PROVIDED DATA below:
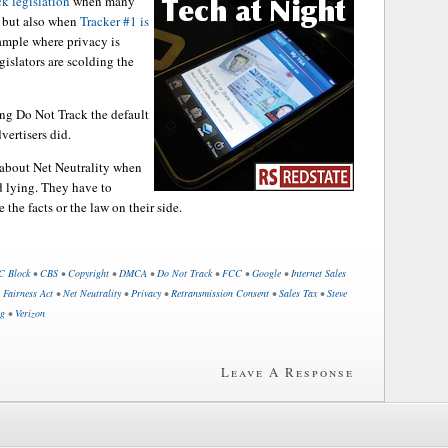
k legislation
when many
, but also when
Tracker #1 is
xample where privacy is
gislators are scolding the
ng Do Not Track the default
vertisers did.
e about Net Neutrality when
d lying. They have to
he facts or the law on their side.
C Block
•
CBS
•
Copyright
•
DMCA
•
Do Not Track
•
FCC
•
Google
•
Internet Sales
 Fairness Act
•
Net Neutrality
•
Privacy
•
Retransmission Consent
•
Sales Tax
•
Steve
ng
•
Verizon
Leave A Response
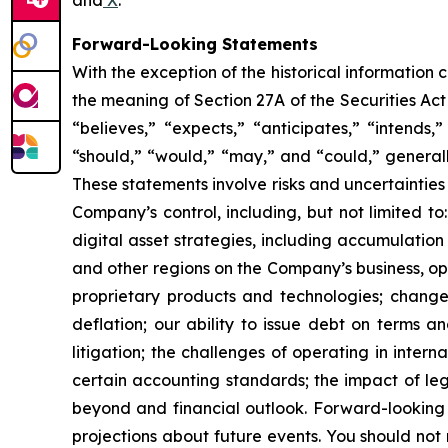
Forward-Looking Statements
With the exception of the historical information
the meaning of Section 27A of the Securities Ac
“believes,” “expects,” “anticipates,” “intends,”
“should,” “would,” “may,” and “could,” generall
These statements involve risks and uncertainties 
Company’s control, including, but not limited to:
digital asset strategies, including accumulation
and other regions on the Company’s business, op
proprietary products and technologies; changes
deflation; our ability to issue debt on terms a
litigation; the challenges of operating in inte
certain accounting standards; the impact of le
beyond and financial outlook. Forward-looking 
projections about future events. You should no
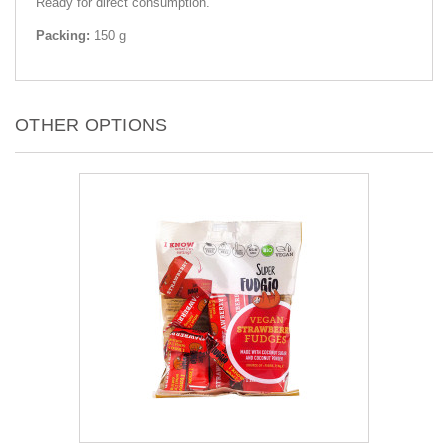
Ready for direct consumption.
Packing:
150 g
OTHER OPTIONS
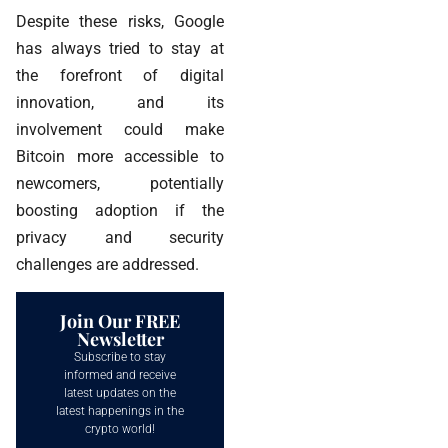
Despite these risks, Google
has always tried to stay at
the forefront of digital
innovation, and its
involvement could make
Bitcoin more accessible to
newcomers, potentially
boosting adoption if the
privacy and security
challenges are addressed.
Join Our FREE
Newsletter
Subscribe to stay
informed and receive
latest updates on the
latest happenings in the
crypto world!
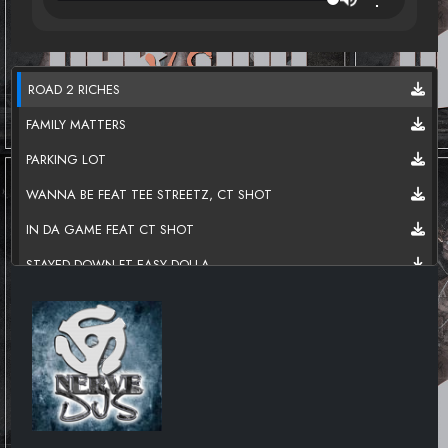
ROAD 2 RICHES
FAMILY MATTERS
PARKING LOT
WANNA BE FEAT TEE STREETZ, CT SHOT
IN DA GAME FEAT CT SHOT
STAYED DOWN FT EASY DOLLA
AMBER ALERT FT LIL TONY
REALLY REAL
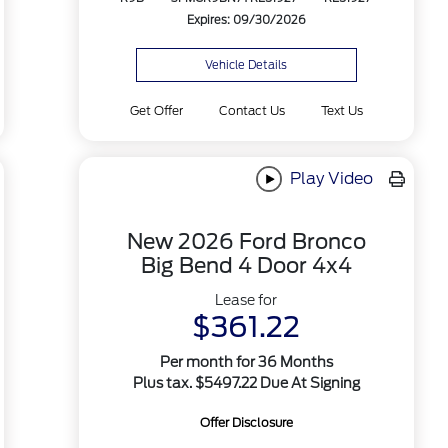
Expires: 09/30/2026
Vehicle Details
Get Offer
Contact Us
Text Us
Play Video
New 2026 Ford Bronco
Big Bend 4 Door 4x4
Lease for
$361.22
Per month for 36 Months
Plus tax. $5497.22 Due At Signing
Offer Disclosure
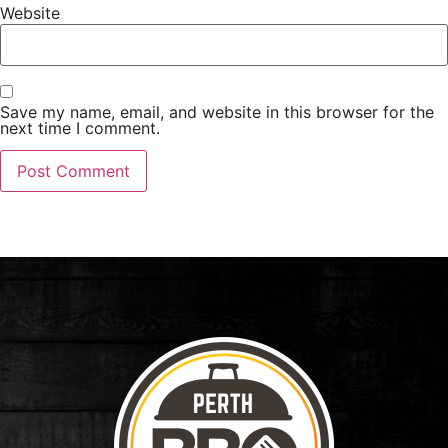
Website
Save my name, email, and website in this browser for the
next time I comment.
End of PROVIDED DATA.
WHAT IS EXPECTED :: Render the text read from the records, from the start of the records through the line that contains "crypto world!", as a numbered list, omitting blank lines and leaving out the pictures.

PROBLEM SOLUTION ::
1. k legislation
2. when many
3. , but also when
4. Tracker #1 is
5. xample where privacy is
6. gislators are scolding the
7. ng Do Not Track the default
8. vertisers did.
9. e about Net Neutrality when
10. d lying. They have to
11. he facts or the law on their side.
12. C Block
13. •
14. CBS
15. •
16. Copyright
17. •
18. DMCA
19. •
20. Do Not Track
21. •
22. FCC
23. •
24. Google
25. •
26. Internet Sales
27.  Fairness Act
28. •
29. Net Neutrality
30. •
31. Privacy
32. •
33. Retransmission Consent
34. •
35. Sales Tax
36. •
37. Steve
38. ng
39. •
40. Verizon
41. Leave A Response
42. Forward-Looking Statements
43. With the exception of the historical information
44. the meaning of Section 27A of the Securities Ac
45. “believes,” “expects,” “anticipates,” “intends,”
46. “should,” “would,” “may,” and “could,” generall
47. These statements involve risks and uncertainties 
48. Company’s control, including, but not limited to:
49. digital asset strategies, including accumulation
50. and other regions on the Company’s business, op
51. proprietary products and technologies; changes
52. deflation; our ability to issue debt on terms a
53. litigation; the challenges of operating in inte
54. certain accounting standards; the impact of le
55. beyond and financial outlook. Forward-looking 
56. projections about future events. You should no
57. Ready for direct consumption.
58. Packing:
59. 150 g
60. OTHER OPTIONS
61. Despite these risks, Google
62. has always tried to stay at
63. the forefront of digital
64. innovation, and its
65. involvement could make
66. Bitcoin more accessible to
67. newcomers, potentially
68. boosting adoption if the
69. privacy and security
70. challenges are addressed.
71. Join Our FREE
72. Newsletter
73. Subscribe to stay
74. informed and receive
75. latest updates on the
76. latest happenings in the
77. crypto world!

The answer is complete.